À la différence de la proposition initiale, le texte ne serait plus inscrit au sein de la loi du 29 juillet 1881 relative à la liberté de la presse mais au sein du Code pénal. La précision est d’importance car le régime de la loi sur la liberté de la presse est un régime de faveur, justement pour préserver la liberté d’expression et d’information. Par exemple, les délais des prescriptions sont raccourcis (3 mois ou un an pour les délits au lieu de six en droit commun) ou encore les modalités probatoires sont aménagées notamment au regard de la qualification fondant la poursuite.

Toutefois, persiste une éventuelle redondance avec deux textes.

D’abord, le délit de provocation prévu à l’article 24 de la loi de 1881 relative à la liberté de presse punit déjà de cinq ans d’emprisonnement et 45 000 euros d’amende la provocation non suivie d’effet à commettre des violences.
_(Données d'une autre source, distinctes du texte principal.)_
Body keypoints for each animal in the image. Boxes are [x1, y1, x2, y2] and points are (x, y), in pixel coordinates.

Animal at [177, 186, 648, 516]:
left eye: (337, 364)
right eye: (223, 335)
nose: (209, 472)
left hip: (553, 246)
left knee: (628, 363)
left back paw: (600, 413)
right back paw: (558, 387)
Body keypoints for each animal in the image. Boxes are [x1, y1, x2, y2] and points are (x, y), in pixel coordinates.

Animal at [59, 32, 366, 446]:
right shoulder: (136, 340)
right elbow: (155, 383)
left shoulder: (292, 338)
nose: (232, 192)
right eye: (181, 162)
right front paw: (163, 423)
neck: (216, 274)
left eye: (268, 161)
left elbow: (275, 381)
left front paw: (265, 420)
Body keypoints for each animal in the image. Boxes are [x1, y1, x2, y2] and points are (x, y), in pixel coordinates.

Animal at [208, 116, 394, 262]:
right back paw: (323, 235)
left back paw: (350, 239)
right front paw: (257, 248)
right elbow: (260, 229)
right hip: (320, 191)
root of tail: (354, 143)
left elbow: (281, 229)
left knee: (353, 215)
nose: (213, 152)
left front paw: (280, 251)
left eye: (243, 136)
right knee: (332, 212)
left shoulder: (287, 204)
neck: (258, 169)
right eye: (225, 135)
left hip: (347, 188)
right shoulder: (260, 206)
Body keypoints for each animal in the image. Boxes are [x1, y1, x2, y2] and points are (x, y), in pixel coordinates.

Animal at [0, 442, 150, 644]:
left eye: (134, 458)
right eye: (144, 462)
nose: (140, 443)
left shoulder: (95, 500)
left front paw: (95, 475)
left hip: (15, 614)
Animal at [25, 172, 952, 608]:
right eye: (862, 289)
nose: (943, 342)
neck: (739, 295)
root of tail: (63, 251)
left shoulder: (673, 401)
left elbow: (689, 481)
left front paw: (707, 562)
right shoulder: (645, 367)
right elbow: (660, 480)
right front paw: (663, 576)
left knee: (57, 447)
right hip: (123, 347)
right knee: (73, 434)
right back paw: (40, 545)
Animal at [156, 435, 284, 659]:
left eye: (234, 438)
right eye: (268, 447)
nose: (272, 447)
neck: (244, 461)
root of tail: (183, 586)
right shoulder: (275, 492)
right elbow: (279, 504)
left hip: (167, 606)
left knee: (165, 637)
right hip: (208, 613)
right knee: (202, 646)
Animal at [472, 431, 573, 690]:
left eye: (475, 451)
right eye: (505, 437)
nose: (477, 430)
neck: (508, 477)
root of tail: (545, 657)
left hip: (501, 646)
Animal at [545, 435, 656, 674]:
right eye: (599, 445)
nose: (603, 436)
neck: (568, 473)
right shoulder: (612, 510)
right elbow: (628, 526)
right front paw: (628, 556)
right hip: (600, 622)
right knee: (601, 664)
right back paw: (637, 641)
Or, ce dernier délit est large et concerne toutes les formes de violence : agressions physiques, harcèlement moral, menaces, etc.

Ensuite, le chevauchement avec le projet d’article 18 de la loi visant à garantir les principes républicains, dite aussi loi luttant contre le séparatisme (qui est encore en cours d’examen) pourrait conduire à un autre doublon obstruant l’efficacité des deux textes. En effet, cet article 18 réprime « Le fait de révéler, de diffuser ou de transmettre, par quelque moyen que ce soit, des informations relatives à la vie privée, familiale ou professionnelle d’une personne permettant de l’identifier ou de la localiser aux fins de l’exposer, elle ou les membres de sa famille, à un risque direct d’atteinte à la personne ou aux biens que l’auteur ne pouvait ignorer ». Cet article est une réponse à l’assassinat de Samuel Paty en octobre 2020 et révèle de nombreuses similitudes avec le fait de protéger l’identité des forces de l’ordre. À cette différence près que l’article 18 est bien plus général en visant toute personne, la qualité de dépositaire de l’autorité publique n’étant qu’une circonstance aggravante.